Release courtesy of Alison Wenger of the LFG
WESTERVILLE, OHIO – Great Lakes Intercollegiate Athletic Conference (GLIAC) football coaches recently joined more than 110 other college coaches for the third annual Lauren´s First and Goal Football Camp on Sunday, June 17 at Otterbein University. Nearly 500 high school student-athletes attended the camp, which raised more than $16,000 for pediatric brain tumor research.
“We are thankful to have had so many coaches come here today and volunteer their time for a great cause,” said Otterbein first-year head coach Tim Doup. “People don´t always get a chance to see what coaches are able to do behind the scenes, and this event is an attribute to that.”
The camp is the primary fundraiser for Lauren´s First and Goal Foundation, with all proceeds going directly to its mission of providing financial support for brain tumor research and cancer services, offering financial and emotional support to families living with pediatric cancer, and increasing awareness of the disease. Locally, donations help support pediatric oncology patients at Nationwide Children´s Hospital.

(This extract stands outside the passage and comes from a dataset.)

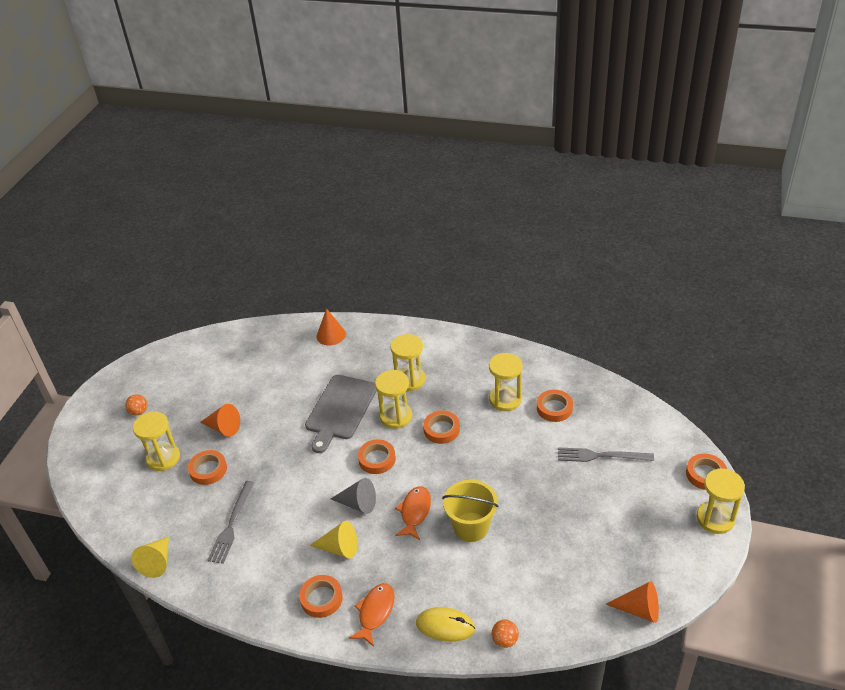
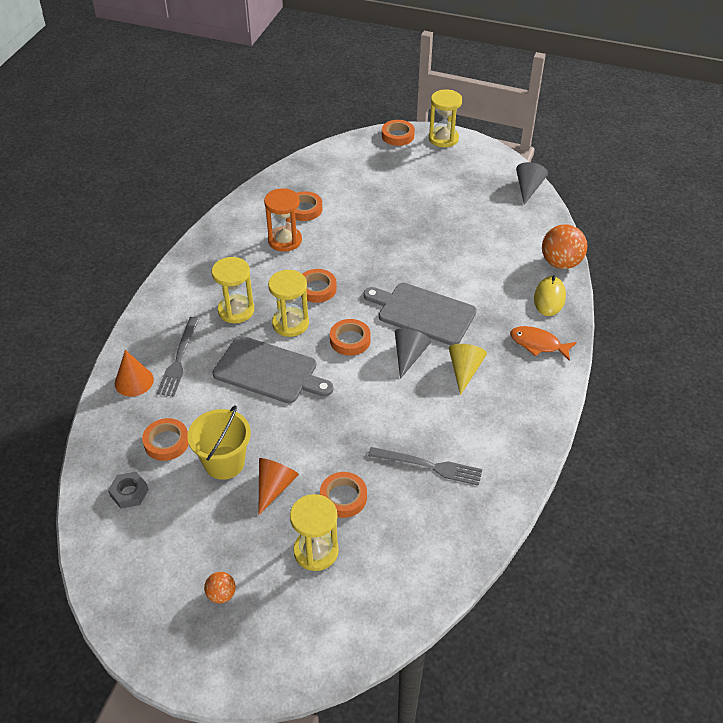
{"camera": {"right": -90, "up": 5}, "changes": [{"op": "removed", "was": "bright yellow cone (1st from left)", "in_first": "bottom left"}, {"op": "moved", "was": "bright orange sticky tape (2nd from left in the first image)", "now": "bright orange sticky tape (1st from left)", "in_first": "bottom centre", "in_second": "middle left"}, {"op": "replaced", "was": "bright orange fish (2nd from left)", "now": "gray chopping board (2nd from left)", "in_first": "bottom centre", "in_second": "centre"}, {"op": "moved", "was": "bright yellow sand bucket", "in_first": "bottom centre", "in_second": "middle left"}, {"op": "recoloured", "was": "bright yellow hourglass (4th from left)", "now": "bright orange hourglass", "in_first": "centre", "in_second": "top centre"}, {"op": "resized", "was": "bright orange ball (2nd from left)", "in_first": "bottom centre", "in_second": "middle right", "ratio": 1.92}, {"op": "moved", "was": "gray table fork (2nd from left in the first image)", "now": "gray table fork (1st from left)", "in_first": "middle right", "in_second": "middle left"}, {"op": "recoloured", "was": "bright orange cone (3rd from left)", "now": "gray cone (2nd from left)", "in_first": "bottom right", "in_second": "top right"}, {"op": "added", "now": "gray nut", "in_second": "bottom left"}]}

“I love the location in central Ohio, but more than that, I love the people here,” said LFG founder and Lafayette College defensive coordinator John Loose. “Everyone is so hospitable and it really serves as a great venue to do Lauren´s First and Goal.”
During the one-day camp, players receive instruction in a variety of offensive and defensive skills from college coaches from around the country. More than 110 college coaches representing colleges and universities from Ohio and neighboring states volunteered at the event. Ohio State University head football coach Urban Meyer served as the guest speaker, implementing a theme of “weathering the storm” to the crowd.
Lauren´s First and Goal has raised a total amount of $132,212 so far this year. The ninth annual camp was recently held at Lafayette College in Easton, Pa., attracting a record-high 2,105 participants. LFG was created in 2004 by John and Marianne Loose in honor of their 15-year-old daughter Lauren, a pediatric brain tumor survivor.